START Provided information

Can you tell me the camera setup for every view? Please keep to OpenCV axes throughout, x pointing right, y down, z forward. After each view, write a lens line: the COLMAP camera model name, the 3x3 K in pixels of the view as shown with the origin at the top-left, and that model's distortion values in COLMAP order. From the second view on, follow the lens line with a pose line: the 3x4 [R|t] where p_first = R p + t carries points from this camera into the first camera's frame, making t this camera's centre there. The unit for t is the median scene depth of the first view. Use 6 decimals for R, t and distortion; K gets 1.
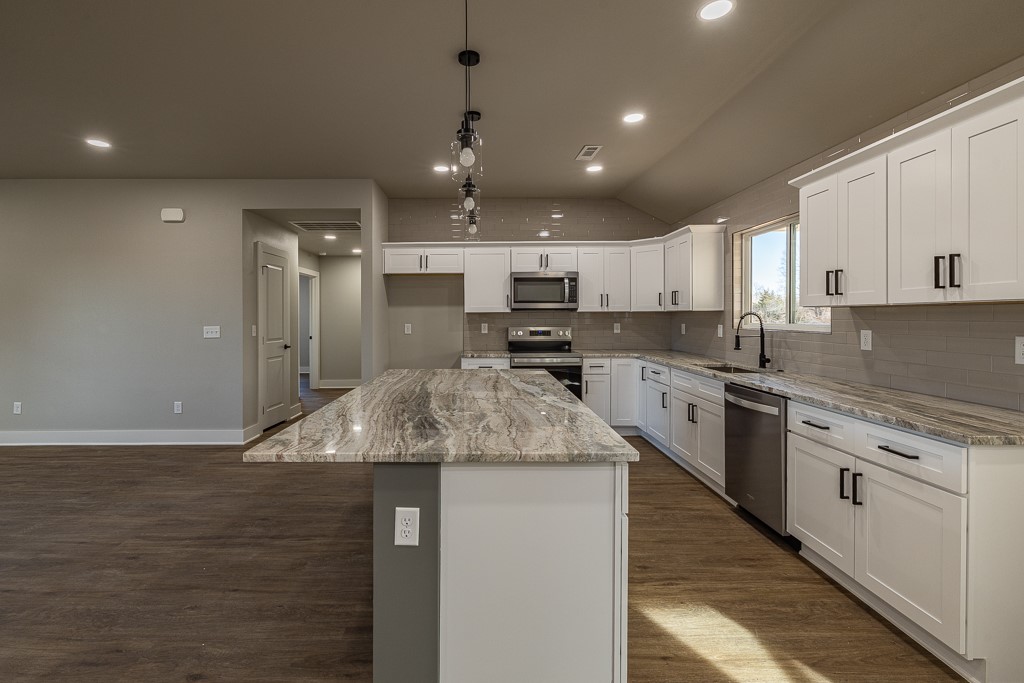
lens RADIAL K [[445.4, 0, 487.1], [0, 445.4, 320.2], [0, 0, 1]] dist [0.001448, -0.000428]
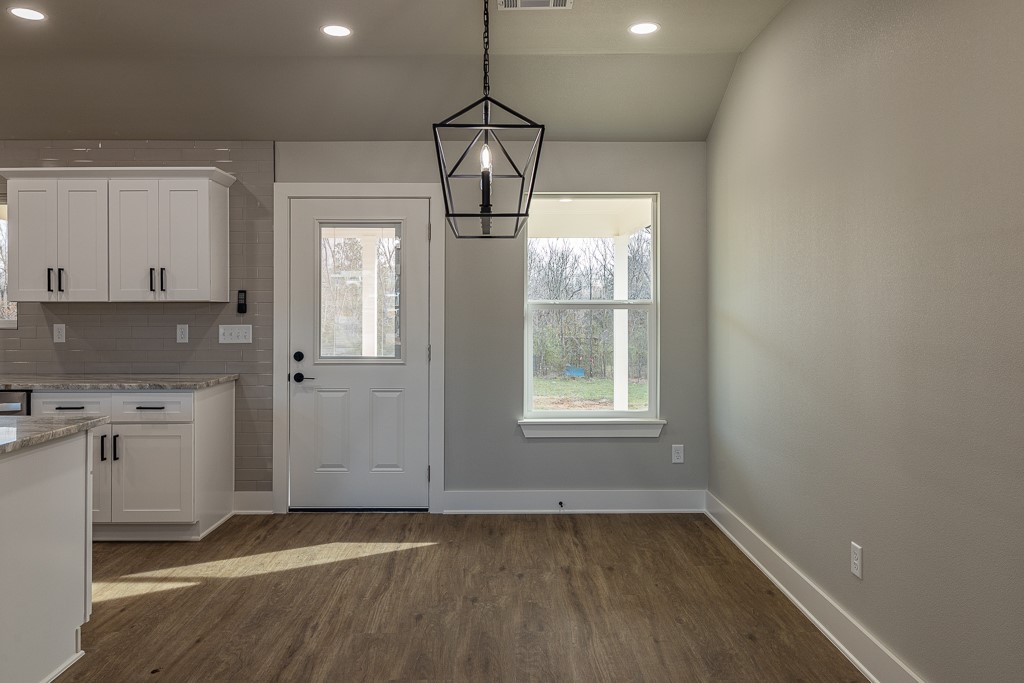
lens RADIAL K [[707.3, 0, 504.5], [0, 707.3, 305.7], [0, 0, 1]] dist [-0.003691, 0.002458]
pose [[-0.000017, 0.008033, 0.999968, -0.654992], [0.008934, 0.999928, -0.008032, 0.001074], [-0.999960, 0.008934, -0.000088, -0.058874]]
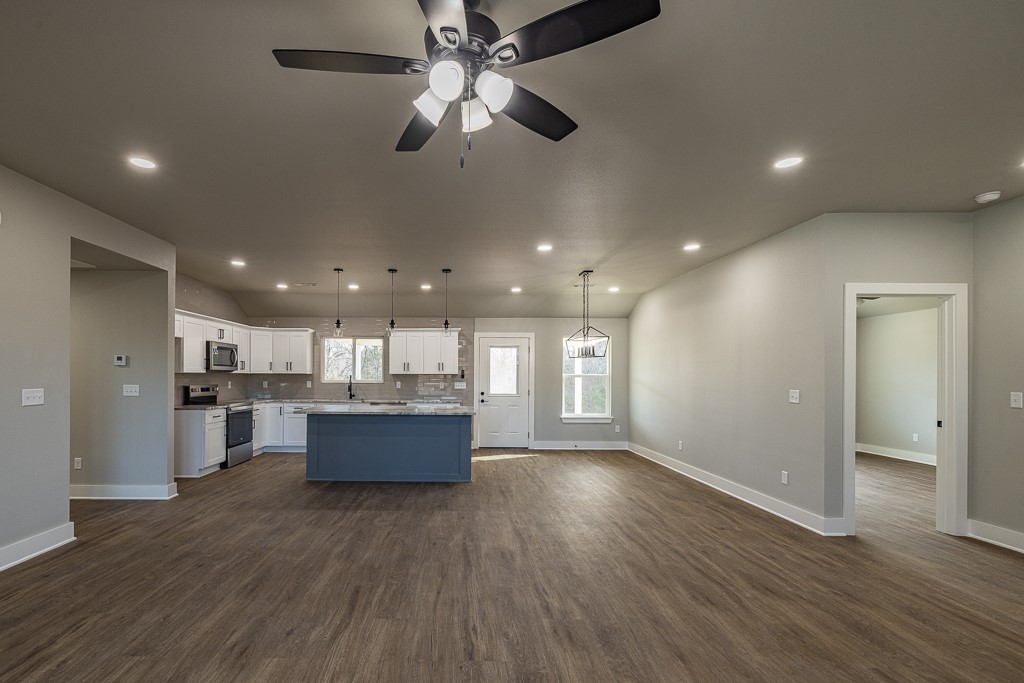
lens RADIAL K [[445.4, 0, 446.6], [0, 445.4, 374.9], [0, 0, 1]] dist [0.001448, -0.000428]
pose [[0.037500, 0.006840, 0.999273, -1.684495], [0.003760, 0.999969, -0.006986, -0.001816], [-0.999290, 0.004019, 0.037473, 0.418980]]
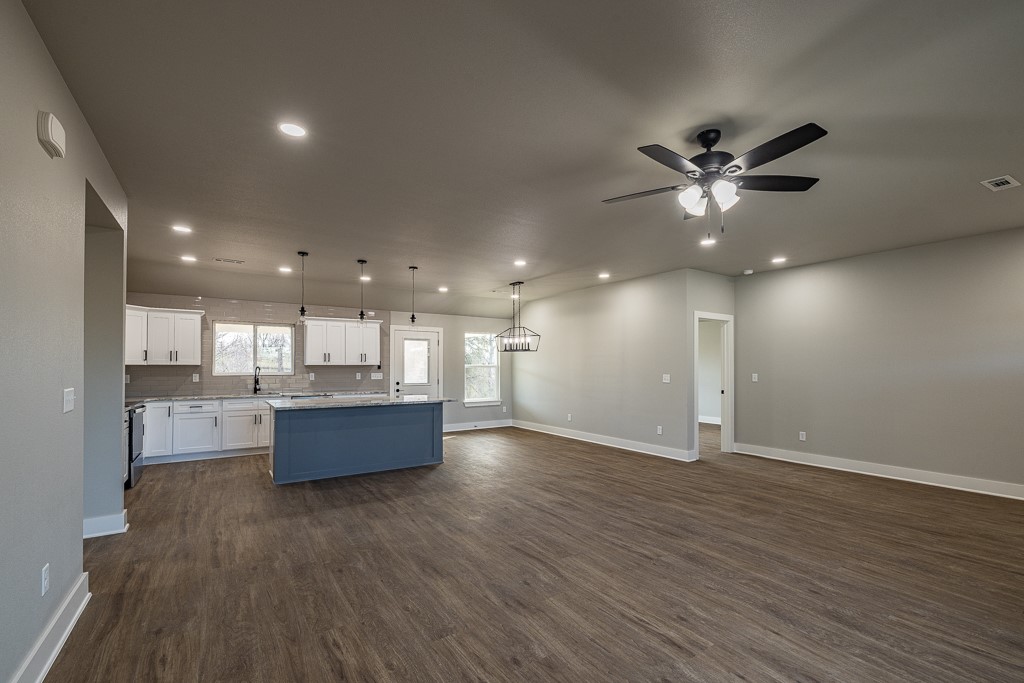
lens RADIAL K [[432.9, 0, 493.9], [0, 432.9, 366.6], [0, 0, 1]] dist [-0.002496, 0.000983]
pose [[-0.517821, 0.003511, 0.855482, -1.658017], [0.009606, 0.999952, 0.001710, -0.010701], [-0.855435, 0.009104, -0.517830, 1.097045]]
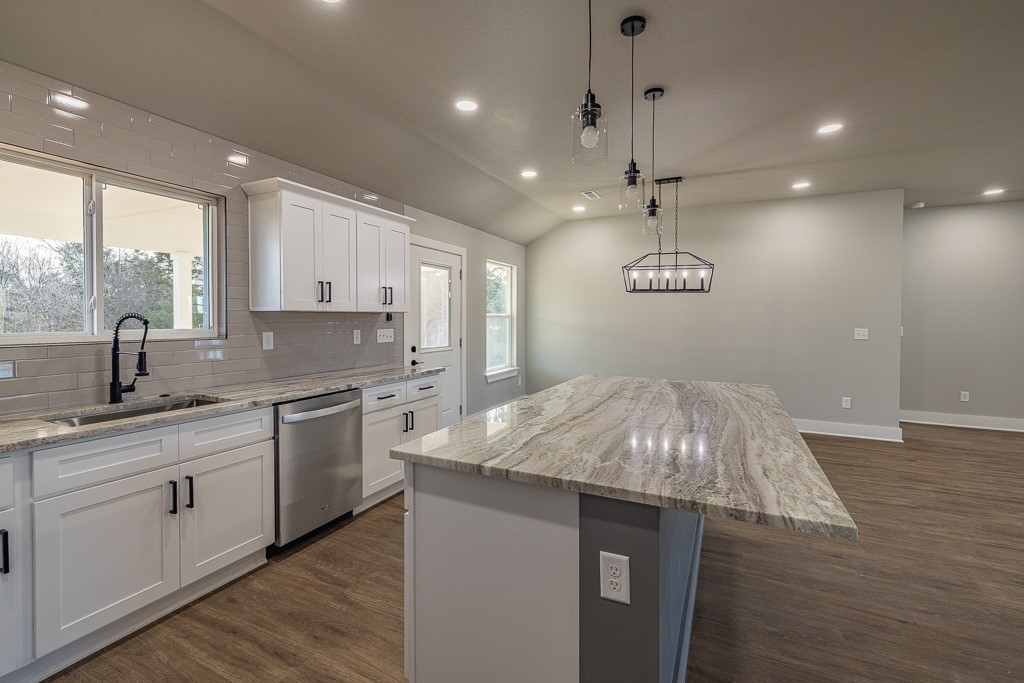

END Provided information

### What you will do:
Return the data exactly. Do not carry over any images.

### Output for this exercise:
Can you tell me the camera setup for every view? Please keep to OpenCV axes throughout, x pointing right, y down, z forward. After each view, write a lens line: the COLMAP camera model name, the 3x3 K in pixels of the view as shown with the origin at the top-left, and that model's distortion values in COLMAP order. From the second view on, follow the lens line with a pose line: the 3x4 [R|t] where p_first = R p + t carries points from this camera into the first camera's frame, making t this camera's centre there. The unit for t is the median scene depth of the first view. Use 6 decimals for R, t and distortion; K gets 1.
lens RADIAL K [[445.4, 0, 487.1], [0, 445.4, 320.2], [0, 0, 1]] dist [0.001448, -0.000428]
lens RADIAL K [[707.3, 0, 504.5], [0, 707.3, 305.7], [0, 0, 1]] dist [-0.003691, 0.002458]
pose [[-0.000017, 0.008033, 0.999968, -0.654992], [0.008934, 0.999928, -0.008032, 0.001074], [-0.999960, 0.008934, -0.000088, -0.058874]]
lens RADIAL K [[445.4, 0, 446.6], [0, 445.4, 374.9], [0, 0, 1]] dist [0.001448, -0.000428]
pose [[0.037500, 0.006840, 0.999273, -1.684495], [0.003760, 0.999969, -0.006986, -0.001816], [-0.999290, 0.004019, 0.037473, 0.418980]]
lens RADIAL K [[432.9, 0, 493.9], [0, 432.9, 366.6], [0, 0, 1]] dist [-0.002496, 0.000983]
pose [[-0.517821, 0.003511, 0.855482, -1.658017], [0.009606, 0.999952, 0.001710, -0.010701], [-0.855435, 0.009104, -0.517830, 1.097045]]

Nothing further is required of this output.